Five questions for transgender chaplain Cameron Partridge

Lauren Markoe | Jul 19, 2013


The Rev. Cameron Partridge, religion scholar at Harvard Divinity School and Episcopal chaplain of Boston University. Photo by Kalman Zabarsky/courtesy Boston University Photography

(RNS) She graduated from all-female Bryn Mawr College in 1995, where she came out as gay and also as a woman called to the priesthood. After college, she graduated from Harvard Divinity School, married her girlfriend, became an Episcopal priest, changed her name — and changed her gender.

Today the Rev. Cameron Partridge, a religion scholar at Harvard Divinity School and Episcopal chaplain at Boston University, is living outside Boston with his wife and two young children in what looks, to those who don’t know them, like a typical heterosexual marriage.

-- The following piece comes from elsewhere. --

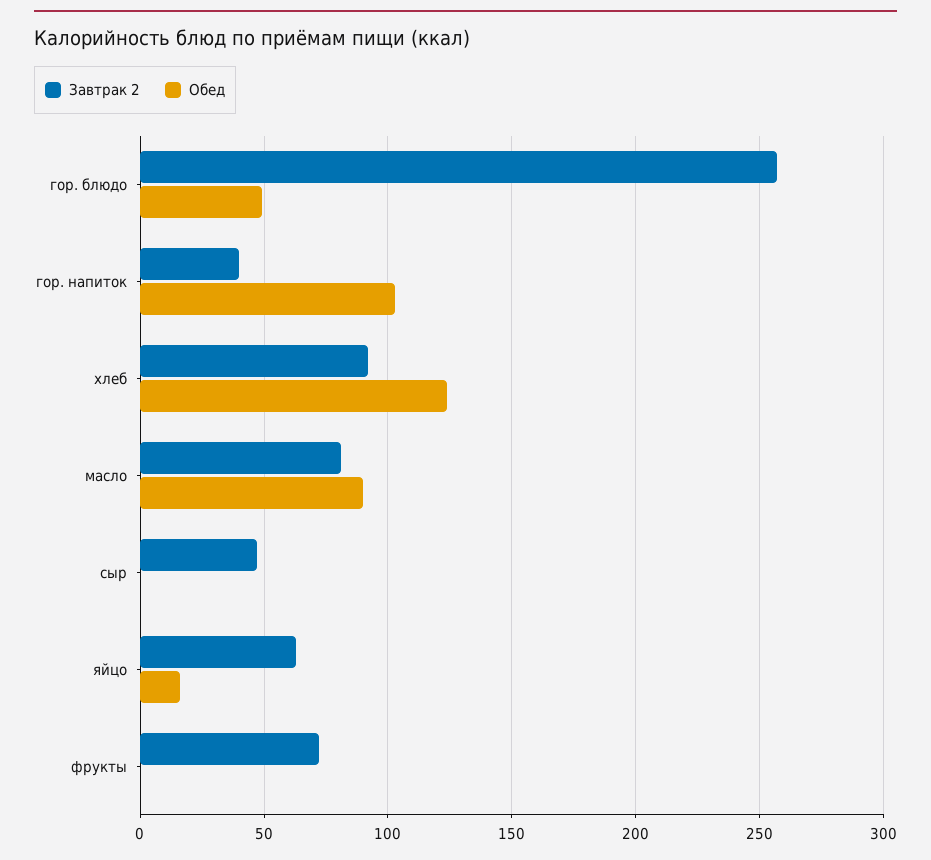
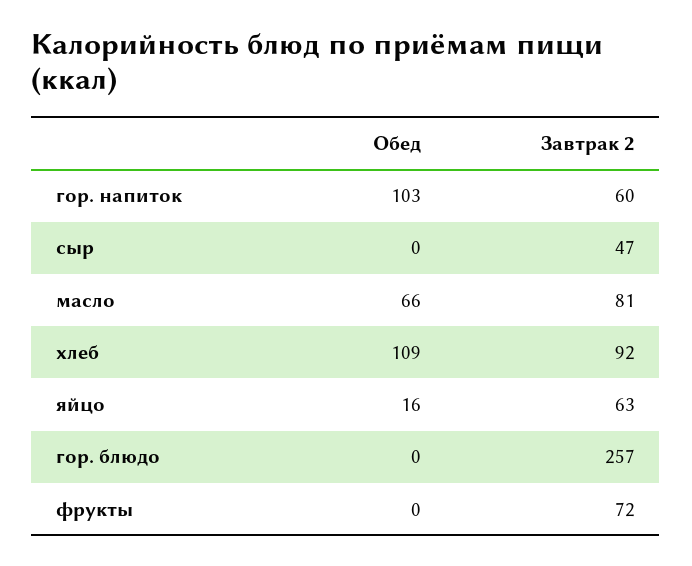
Обед, гор. блюдо: 50 -> 0
Завтрак 2, гор. напиток: 40 -> 60
Обед, хлеб: 125 -> 109
Обед, масло: 90 -> 66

We talk to Partridge about his transgender and spiritual journeys, his discomfort with simplistic views of male and female, and feeling at home in Anglicanism. Some answers have been edited for length and clarity.

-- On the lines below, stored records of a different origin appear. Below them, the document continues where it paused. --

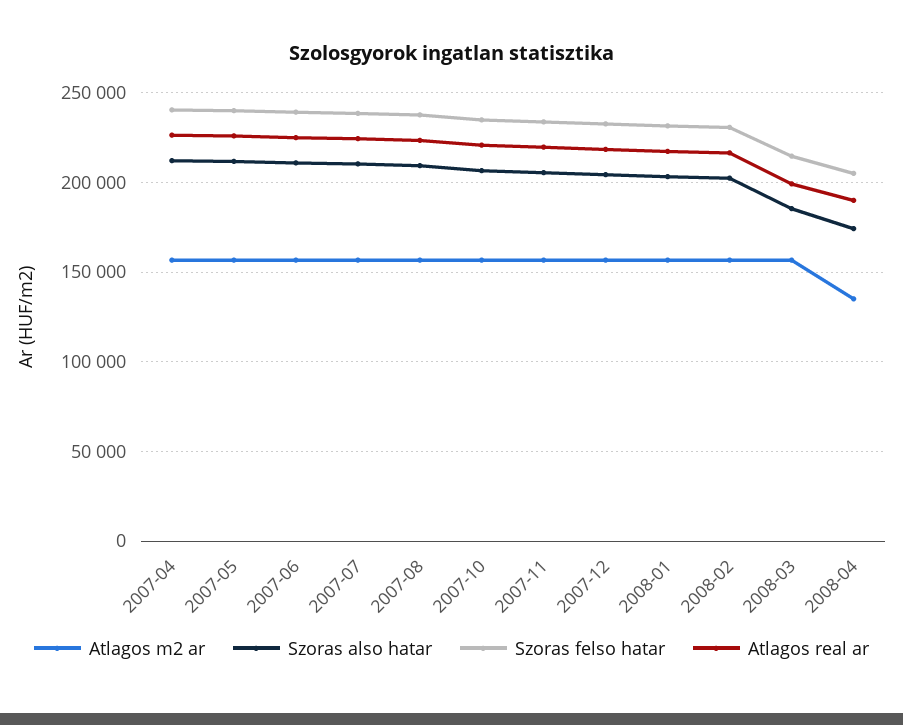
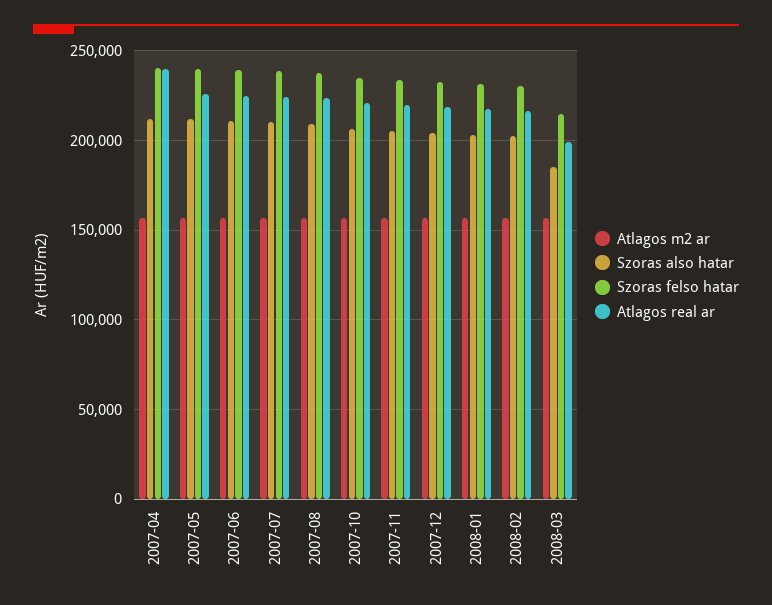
Atlagos real ar, 2007-04: 225000 -> 240000
Atlagos m2 ar, 2008-04: 135000 -> none
Szoras also hatar, 2008-04: 175000 -> none
Szoras felso hatar, 2008-04: 205000 -> none
Atlagos real ar, 2008-04: 190000 -> none

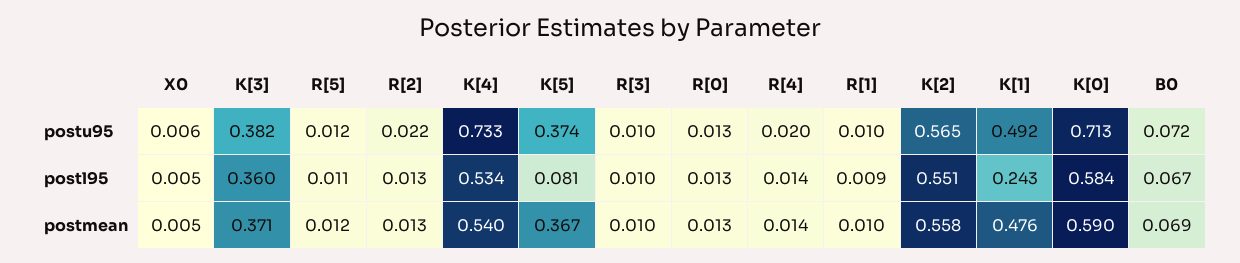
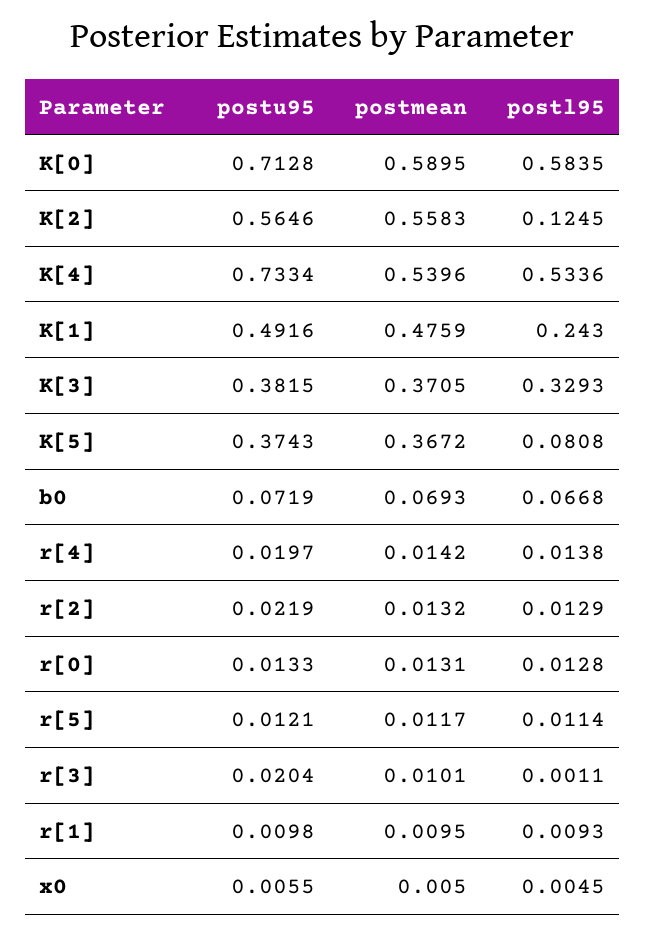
R[3], postu95: 0.01 -> 0.0204
K[3], postl95: 0.36 -> 0.3293
R[3], postl95: 0.01 -> 0.0011
K[2], postl95: 0.551 -> 0.1245

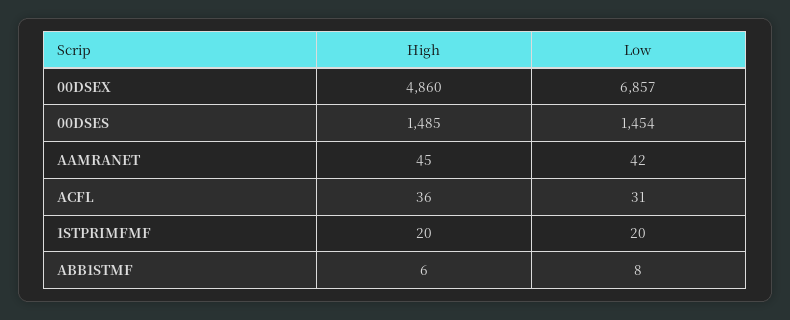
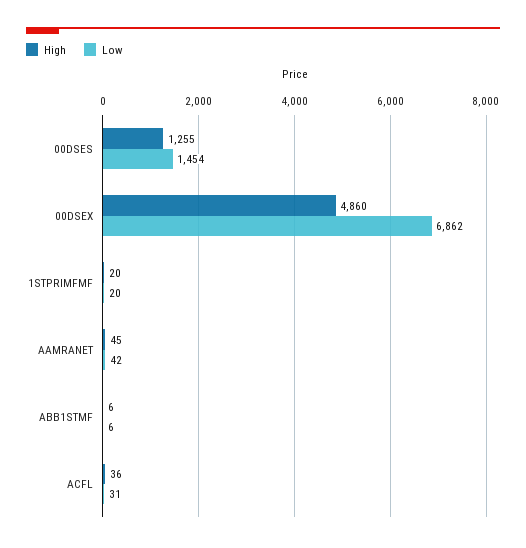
Low, 00DSEX: 6857 -> 6862
High, 00DSES: 1485 -> 1255
Low, ABB1STMF: 8 -> 6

Q: Can you tell the story of how, transitioning from a woman to a man, you came to choose the name “Cameron” for yourself?

A: In a way, the name chose me. I was at a point in my life when my previous name (which I prefer not to publicly disclose) felt like it no longer fit. I wanted a name that conveyed some sense of gender complexity, since I consider gender in general and my own in particular to be less than straightforward.